The coastal change component of the forecast is based on the conceptual storm scaling model⁴⁸, which has been demonstrated to reproduce observed coastal changes¹⁸. In this work, we focus on the potential for dune erosion, defined in the storm scaling model as times when \({\eta }_{98}\) exceeds the elevation of \({z}_{b}\). Stockdon et al. (2007) found that the storm scaling model accurately estimated 50–60% of dune erosion events as opposed to 33% accuracy by random chance. Observations of dune elevations are derived from lidar data⁴⁹, every 10 m along the coast. Dune crest, \({z}_{c}\) is the maximum elevation of the seaward most dune. \({z}_{b}\) is defined as the location of maximum slope change between the shoreline and the dune crest. An automated algorithm identifies these features in the lidar data, and the results are manually quality controlled⁴⁹. While the coastline will evolve at temporal scales shorter than data availability at national scales, regular updates to the morphology occur when new data are available and help prioritize data collection at local, regional, and national scales based on the time since last update or predictions of where the most frequent dune impacts occur.

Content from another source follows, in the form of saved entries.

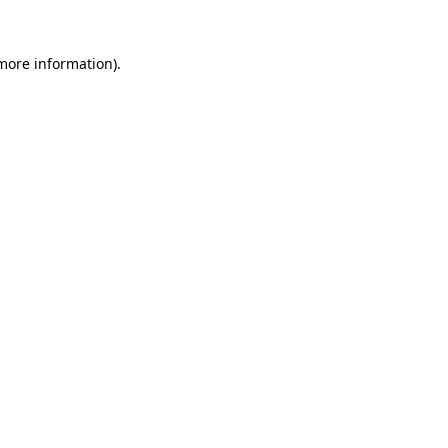
 more information).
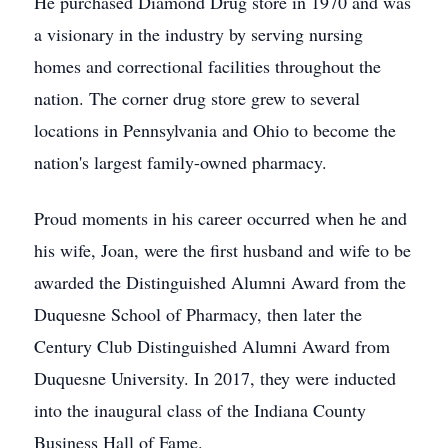
He purchased Diamond Drug store in 1970 and was
a visionary in the industry by serving nursing
homes and correctional facilities throughout the
nation. The corner drug store grew to several
locations in Pennsylvania and Ohio to become the
nation's largest family-owned pharmacy.
Proud moments in his career occurred when he and
his wife, Joan, were the first husband and wife to be
awarded the Distinguished Alumni Award from the
Duquesne School of Pharmacy, then later the
Century Club Distinguished Alumni Award from
Duquesne University. In 2017, they were inducted
into the inaugural class of the Indiana County
Business Hall of Fame.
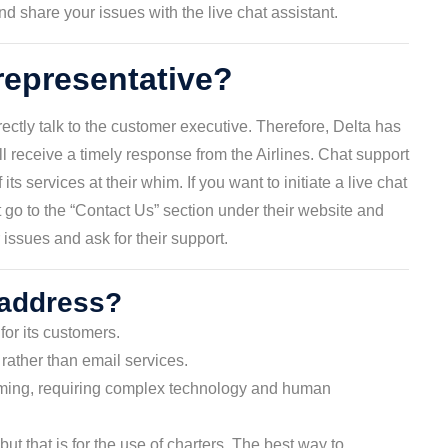
 share your issues with the live chat assistant.
 representative?
ctly talk to the customer executive. Therefore, Delta has
 receive a timely response from the Airlines. Chat support
ts services at their whim. If you want to initiate a live chat
 go to the “Contact Us” section under their website and
issues and ask for their support.
 address?
for its customers.
rather than email services.
uming, requiring complex technology and human
but that is for the use of charters. The best way to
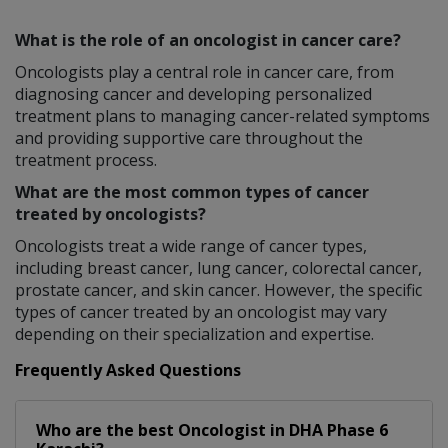
What is the role of an oncologist in cancer care?
Oncologists play a central role in cancer care, from
diagnosing cancer and developing personalized
treatment plans to managing cancer-related symptoms
and providing supportive care throughout the
treatment process.
What are the most common types of cancer
treated by oncologists?
Oncologists treat a wide range of cancer types,
including breast cancer, lung cancer, colorectal cancer,
prostate cancer, and skin cancer. However, the specific
types of cancer treated by an oncologist may vary
depending on their specialization and expertise.
Frequently Asked Questions
Who are the best
Oncologist
in
DHA Phase 6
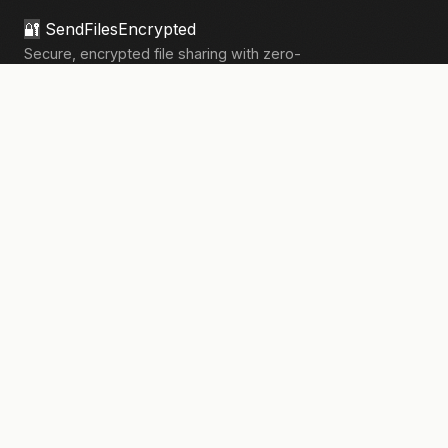
🔐
SendFilesEncrypted
Secure, encrypted file sharing with zero-
knowledge architecture. Your files, your
privacy.
133,910+
files sent securely
PRODUCT
Send Files
Pricing
How It Works
Pro Features
COMPANY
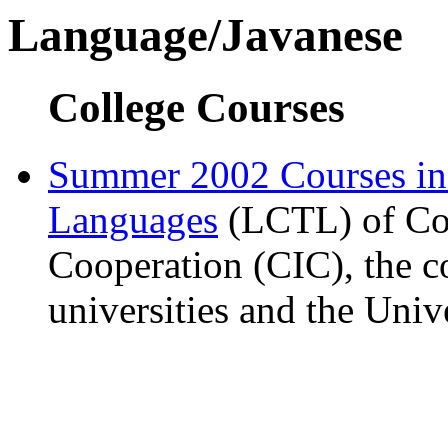
Language/Javanese
College Courses
Summer 2002 Courses i
Languages
(LCTL) of Com
Cooperation (CIC), the c
universities and the Univ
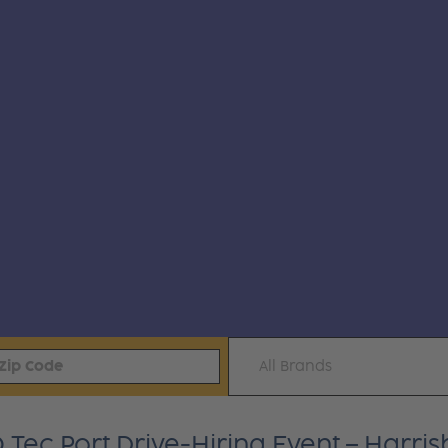
All Brands
ec Port Drive-Hiring Event – Harrisb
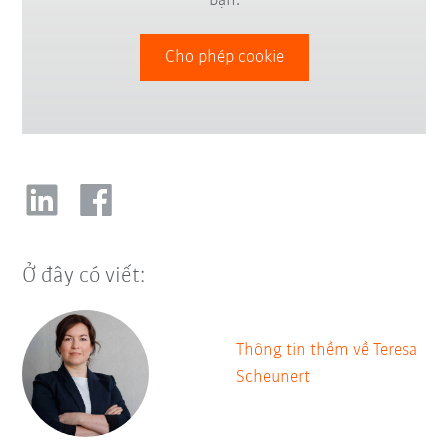
bạn.
Cho phép cookie
Ở đây có viết:
Thông tin thềm về Teresa
Scheunert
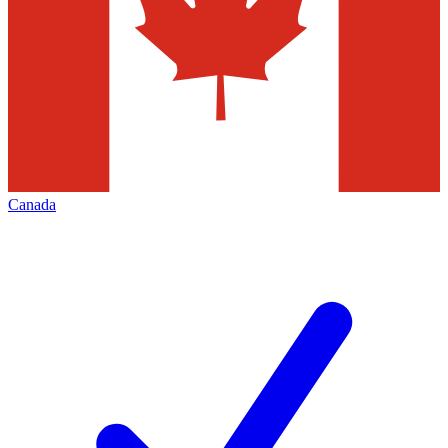
Canada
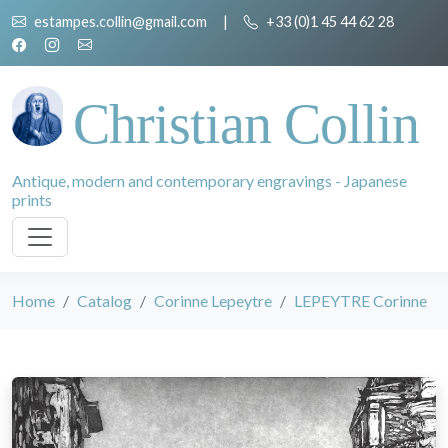
estampes.collin@gmail.com
|
+33 (0)1 45 44 62 28
Christian Collin
Antique, modern and contemporary engravings - Japanese
prints
Home
Catalog
Corinne Lepeytre
LEPEYTRE Corinne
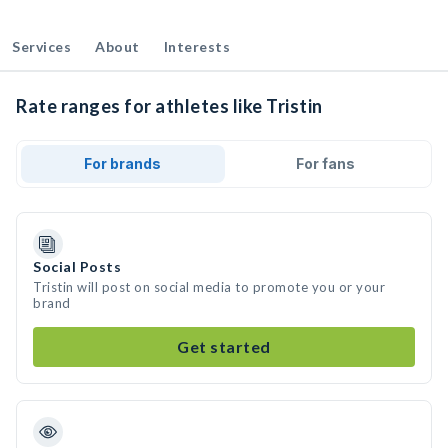
Services
About
Interests
Rate ranges for athletes like Tristin
For brands
For fans
Social Posts
Tristin will post on social media to promote you or your
brand
Get started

Each of the total water level model components (wave height, wave period, tides, surge, beach slope, dune feature elevation, and shoreline position) contains uncertainty. Uncertainty of wave and water level components are well-known through ongoing near-real-time validation efforts. Estimates of NWPS model performance compared to NOAA National Data Buoy Center observations for July 2019 through June 2020 indicate the relative bias and scatter index of \({H}_{0}\) within the ranges of 0.03 m to −0.06 m and 0.27 to 0.30, respectively, at a 24 h lead time. Those errors increase to −0.08 m to −1.4 m and 0.45 to 0.48, respectively at 144 h lead time. This analysis is based on nowcasts, which will have the lowest level of uncertainty in wave parameters. Estimates of water levels from tides and surge from ESTOFS are routinely compared to NOAA National Ocean Service observations and updated in real time (e.g., https://polar.ncep.noaa.gov/estofs/autoval/estofs.glo/index.htm). At the time of writing, ESTOFS bias was 0.04 m and root mean square difference was 0.18 m.

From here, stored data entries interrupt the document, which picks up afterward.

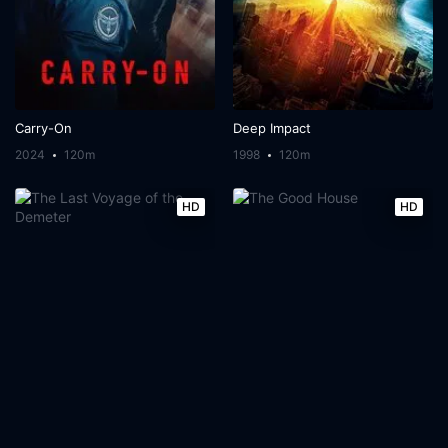
Carry-On
Deep Impact
2024
120m
1998
120m
HD
HD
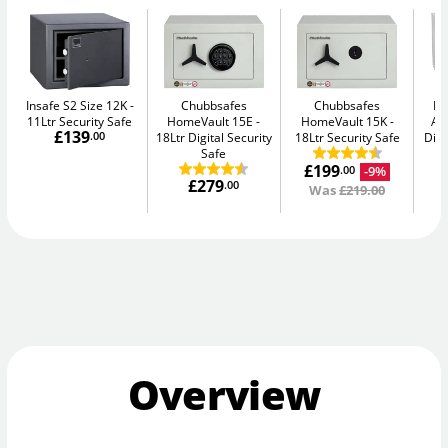
Insafe S2 Size 12K
Chubbsafes
Chubbsafes
Bu
11Ltr Security Safe
HomeVault 15E
HomeVault 15K
Av
£139
.00
18Ltr Digital Security
18Ltr Security Safe
Digi
Safe
£199
-9%
.00
£279
.00
Was
£219.00
Overview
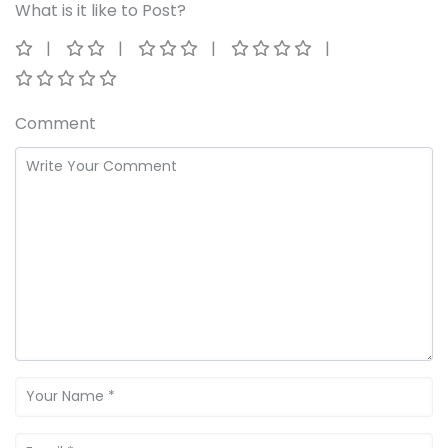
What is it like to Post?
Comment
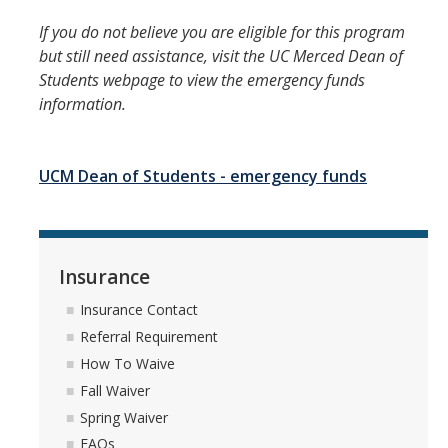
If you do not believe you are eligible for this program
but still need assistance, visit the UC Merced Dean of
Students webpage to view the emergency funds
information.
UCM Dean of Students - emergency funds
Insurance
Insurance Contact
Referral Requirement
How To Waive
Fall Waiver
Spring Waiver
FAQs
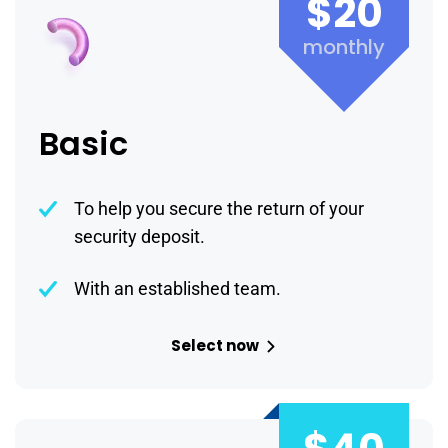
$20
monthly
Basic
To help you secure the return of your
security deposit.
With an established team.
Select now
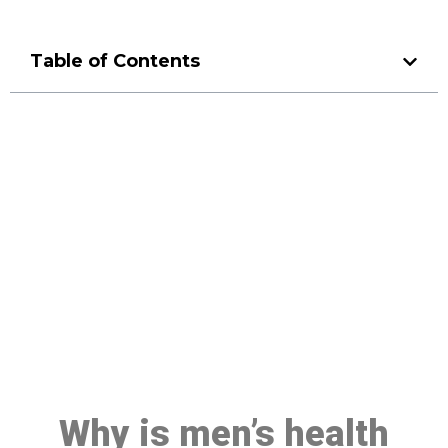
Table of Contents
Make a Booking At MHC 076
608 1048
Click the button below to Book an appointment
Book Appointment
Why is men’s health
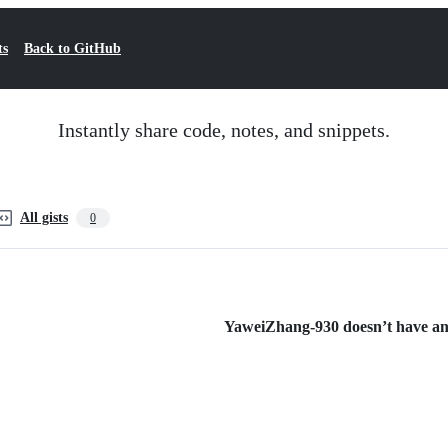
ts
Back to GitHub
Instantly share code, notes, and snippets.
All gists
0
YaweiZhang-930 doesn’t have any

A recent assessment of the Stockdon et al. (2006) runup parameterization found a root mean square error of 0.49 m and that the parameterization explained 60% of observed variance in wave runup for the cases tested²⁵. The largest source of uncertainty in the model framework is likely the static representation of coastal morphology (beach slope) in the empirical runup parameterization, a necessary operational limitation as daily measuring or modeling coastal morphology at the national scale is unrealistic. This is similar to the use of static bathymetry in most operational wave and circulation models. Spatial and temporal variability in observed local beach slope is used to define a 95% confidence interval on the runup contribution to total water level, providing an uncertainty estimate that enables decision making (Fig. 4, cyan band).

A national-scale, operational forecast for coastal hazards requires understanding model skill and decreasing uncertainty. Given the scale of the total water level and coastal change model, these efforts rely on partnerships, similar to those necessary for model development. USGS and NOAA, working with academic groups, are developing a complimentary set of coastal video imaging stations to observe total water level at the shoreline at different locations over long periods (hours to decades)⁵⁰. Images obtained through community science efforts are another potential source of total water level and coastal change observations⁵¹. These networks, combined with the deployment of water level sensors in advance of extreme storms and pre-post imagery from aircraft or satellites, are components of an on-going validation approach. Model results are accessible not only to weather forecasters but also to the broader scientific community for independent skill assessment at individual beaches. This promotes additional research that will lead to model improvements or the potential for assimilation of water level data in real-time.